**Assignment:** Reproduce, verbatim, the lines of the material below, from the line containing "200; the figure is set down hereunder." up to and including the line containing "Noted: 791201". Omit the pictures from your answer.

**Task input:**
━━━━━━━━━━━━━━━━

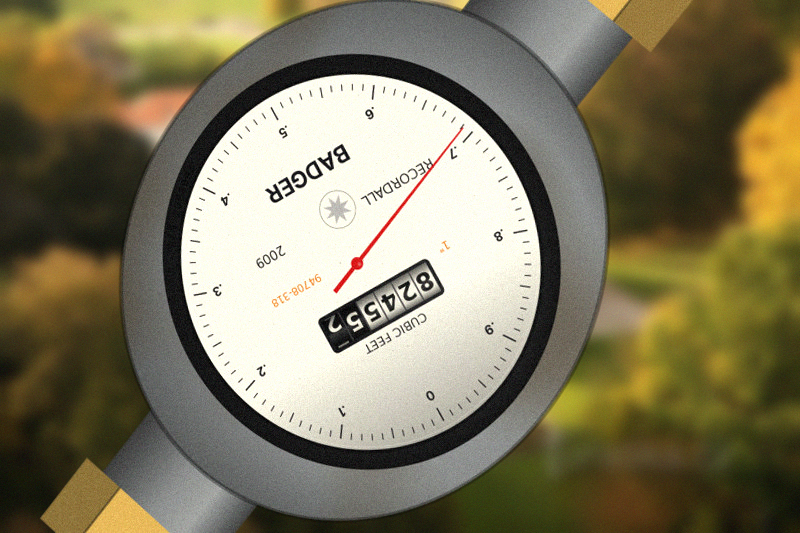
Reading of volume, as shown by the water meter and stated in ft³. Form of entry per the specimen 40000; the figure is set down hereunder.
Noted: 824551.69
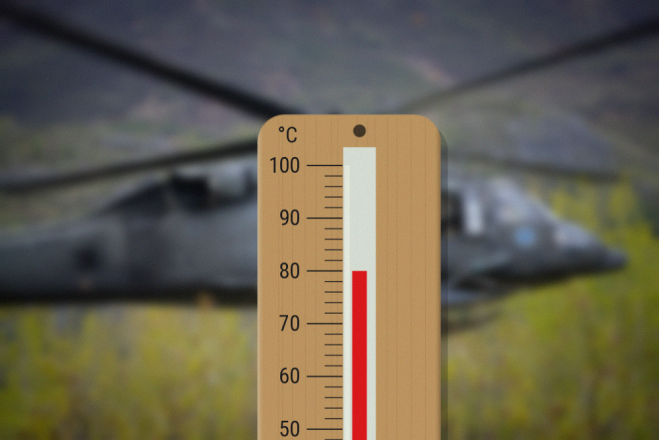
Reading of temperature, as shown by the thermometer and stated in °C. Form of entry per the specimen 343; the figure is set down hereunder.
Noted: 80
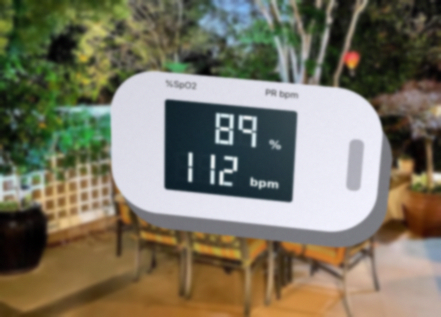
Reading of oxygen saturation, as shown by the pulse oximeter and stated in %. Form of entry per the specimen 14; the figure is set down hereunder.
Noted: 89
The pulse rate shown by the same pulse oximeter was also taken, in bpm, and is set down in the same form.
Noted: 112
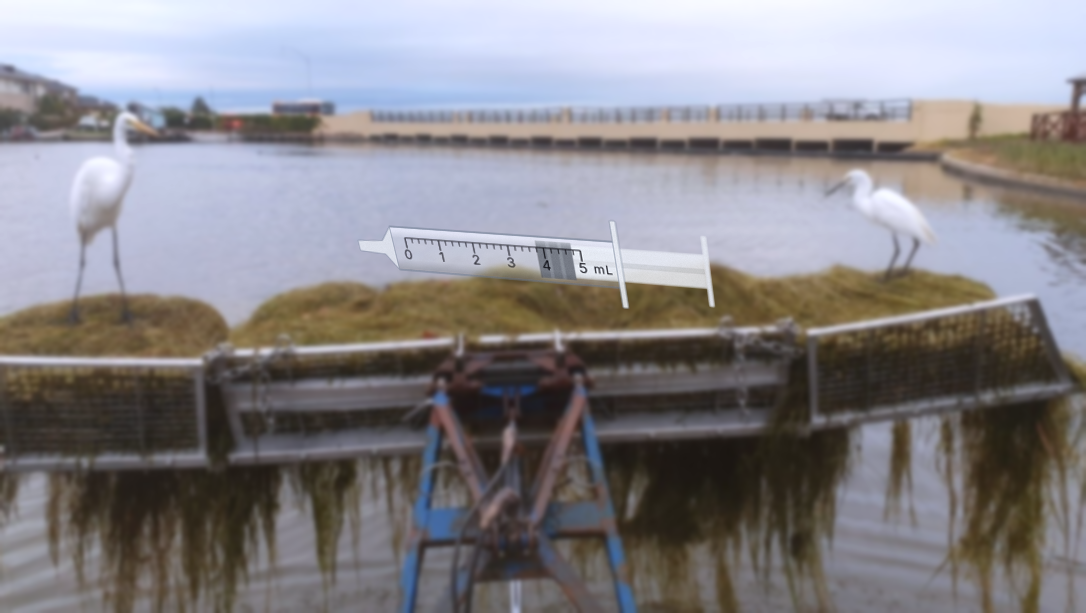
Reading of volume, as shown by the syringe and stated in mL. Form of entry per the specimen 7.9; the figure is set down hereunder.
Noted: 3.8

━━━━━━━━━━━━━━━━

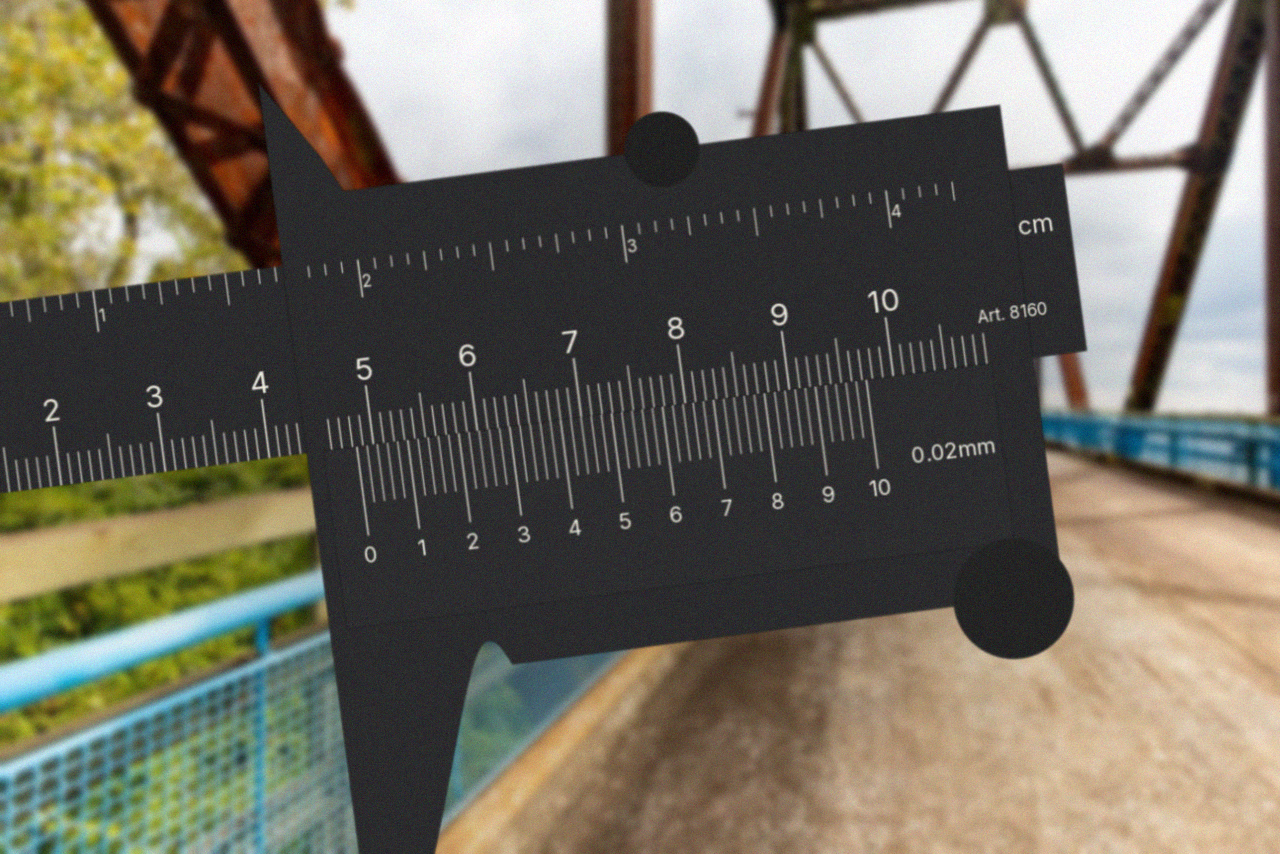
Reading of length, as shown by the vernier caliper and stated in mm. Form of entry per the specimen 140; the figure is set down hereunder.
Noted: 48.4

━━━━━━━━━━━━━━━━

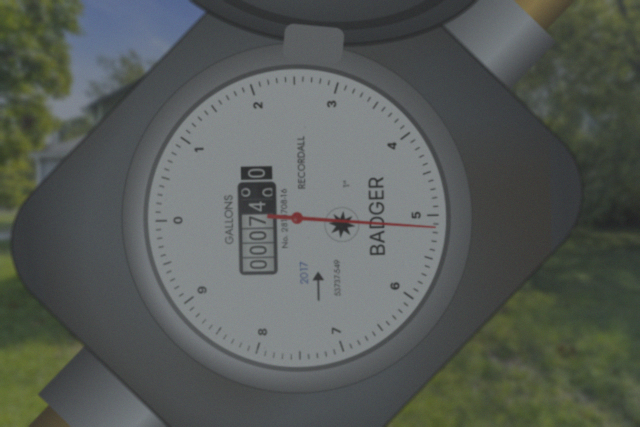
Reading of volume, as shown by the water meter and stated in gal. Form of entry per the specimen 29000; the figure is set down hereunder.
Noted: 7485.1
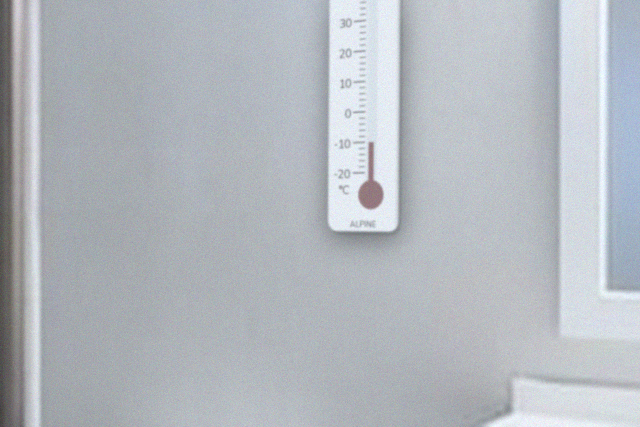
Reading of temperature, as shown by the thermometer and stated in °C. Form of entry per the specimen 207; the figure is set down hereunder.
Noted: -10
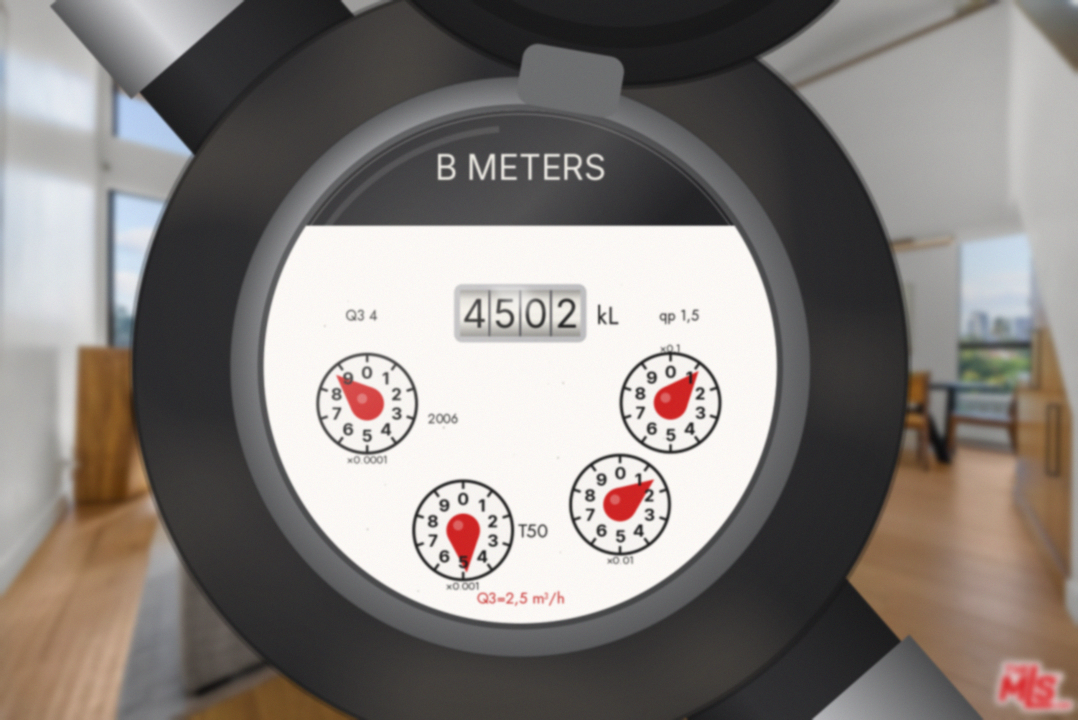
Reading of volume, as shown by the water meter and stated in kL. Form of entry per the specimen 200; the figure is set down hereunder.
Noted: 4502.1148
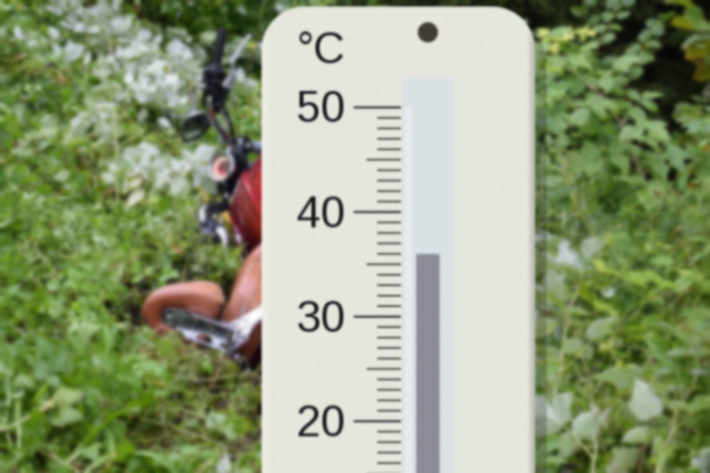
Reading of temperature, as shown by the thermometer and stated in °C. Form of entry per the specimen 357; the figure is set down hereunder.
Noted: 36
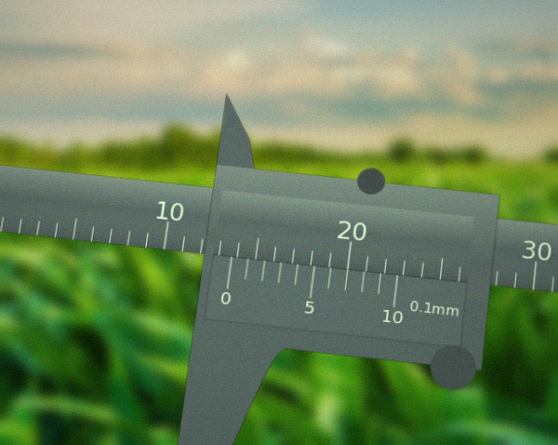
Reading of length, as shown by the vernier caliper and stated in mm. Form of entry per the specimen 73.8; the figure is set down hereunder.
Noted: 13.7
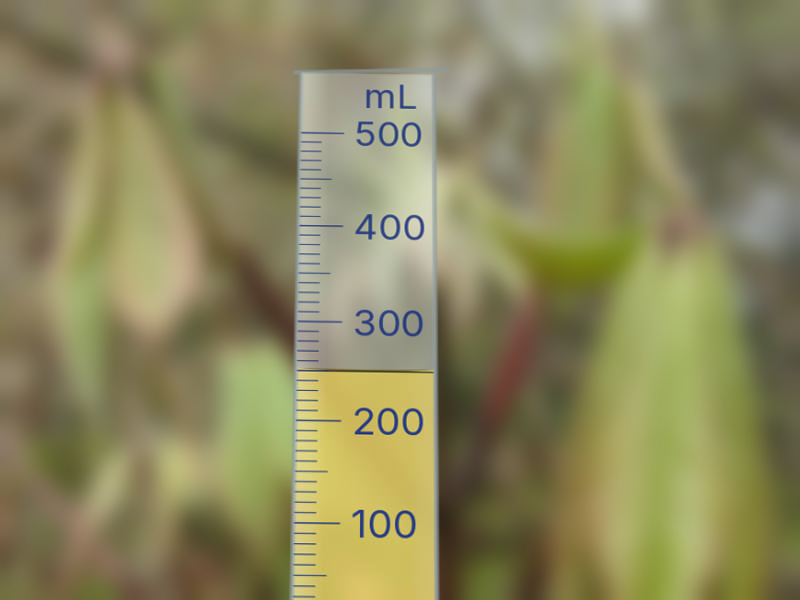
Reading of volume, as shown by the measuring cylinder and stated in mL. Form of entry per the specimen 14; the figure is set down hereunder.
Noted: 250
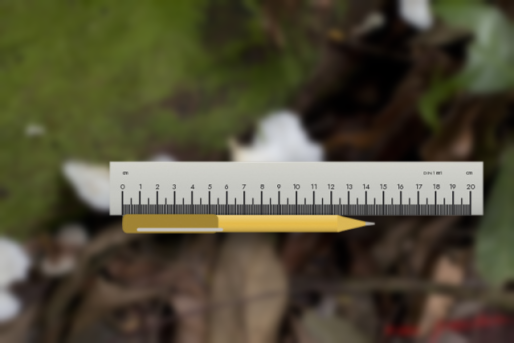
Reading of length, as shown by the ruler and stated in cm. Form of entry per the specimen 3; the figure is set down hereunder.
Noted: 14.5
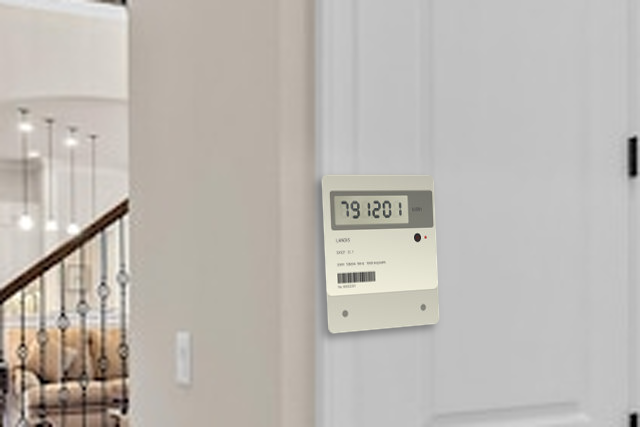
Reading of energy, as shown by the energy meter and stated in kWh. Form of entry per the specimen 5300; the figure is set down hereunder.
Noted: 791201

━━━━━━━━━━━━━━━━

**Exercise solution:**
Reading of volume, as shown by the water meter and stated in kL. Form of entry per the specimen 200; the figure is set down hereunder.
Noted: 4502.1148
Reading of temperature, as shown by the thermometer and stated in °C. Form of entry per the specimen 357; the figure is set down hereunder.
Noted: 36
Reading of length, as shown by the vernier caliper and stated in mm. Form of entry per the specimen 73.8; the figure is set down hereunder.
Noted: 13.7
Reading of volume, as shown by the measuring cylinder and stated in mL. Form of entry per the specimen 14; the figure is set down hereunder.
Noted: 250
Reading of length, as shown by the ruler and stated in cm. Form of entry per the specimen 3; the figure is set down hereunder.
Noted: 14.5
Reading of energy, as shown by the energy meter and stated in kWh. Form of entry per the specimen 5300; the figure is set down hereunder.
Noted: 791201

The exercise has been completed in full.